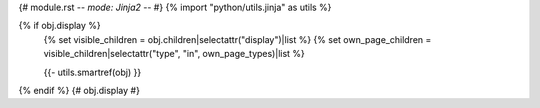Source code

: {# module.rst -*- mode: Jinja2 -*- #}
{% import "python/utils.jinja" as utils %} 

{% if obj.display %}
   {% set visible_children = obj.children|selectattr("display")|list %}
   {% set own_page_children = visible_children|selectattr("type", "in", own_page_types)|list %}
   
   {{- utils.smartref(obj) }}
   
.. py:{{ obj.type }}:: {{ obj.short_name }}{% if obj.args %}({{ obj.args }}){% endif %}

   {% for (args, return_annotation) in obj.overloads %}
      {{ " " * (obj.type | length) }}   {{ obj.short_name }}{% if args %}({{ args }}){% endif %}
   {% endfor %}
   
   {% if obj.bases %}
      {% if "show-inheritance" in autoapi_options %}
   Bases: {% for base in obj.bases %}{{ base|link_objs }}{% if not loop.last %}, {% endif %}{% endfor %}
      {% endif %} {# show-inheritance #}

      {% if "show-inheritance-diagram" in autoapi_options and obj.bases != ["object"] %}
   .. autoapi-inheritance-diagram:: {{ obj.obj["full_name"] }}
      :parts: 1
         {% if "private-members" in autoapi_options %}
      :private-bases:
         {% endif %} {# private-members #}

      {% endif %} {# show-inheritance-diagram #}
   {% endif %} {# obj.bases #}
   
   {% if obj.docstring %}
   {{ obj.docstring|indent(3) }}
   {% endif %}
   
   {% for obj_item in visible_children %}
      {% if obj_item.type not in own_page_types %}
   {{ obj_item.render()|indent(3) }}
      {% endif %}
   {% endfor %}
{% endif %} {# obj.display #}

________

## Task instructions:
A verbatim printout of the entries above is expected, free of pictures.

## Solution:
Source code

: {# module.rst -*- mode: Jinja2 -*- #}
{% import "python/utils.jinja" as utils %} 

{% if obj.display %}
   {% set visible_children = obj.children|selectattr("display")|list %}
   {% set own_page_children = visible_children|selectattr("type", "in", own_page_types)|list %}
   
   {{- utils.smartref(obj) }}
   
.. py:{{ obj.type }}:: {{ obj.short_name }}{% if obj.args %}({{ obj.args }}){% endif %}

   {% for (args, return_annotation) in obj.overloads %}
      {{ " " * (obj.type | length) }}   {{ obj.short_name }}{% if args %}({{ args }}){% endif %}
   {% endfor %}
   
   {% if obj.bases %}
      {% if "show-inheritance" in autoapi_options %}
   Bases: {% for base in obj.bases %}{{ base|link_objs }}{% if not loop.last %}, {% endif %}{% endfor %}
      {% endif %} {# show-inheritance #}

      {% if "show-inheritance-diagram" in autoapi_options and obj.bases != ["object"] %}
   .. autoapi-inheritance-diagram:: {{ obj.obj["full_name"] }}
      :parts: 1
         {% if "private-members" in autoapi_options %}
      :private-bases:
         {% endif %} {# private-members #}

      {% endif %} {# show-inheritance-diagram #}
   {% endif %} {# obj.bases #}
   
   {% if obj.docstring %}
   {{ obj.docstring|indent(3) }}
   {% endif %}
   
   {% for obj_item in visible_children %}
      {% if obj_item.type not in own_page_types %}
   {{ obj_item.render()|indent(3) }}
      {% endif %}
   {% endfor %}
{% endif %} {# obj.display #}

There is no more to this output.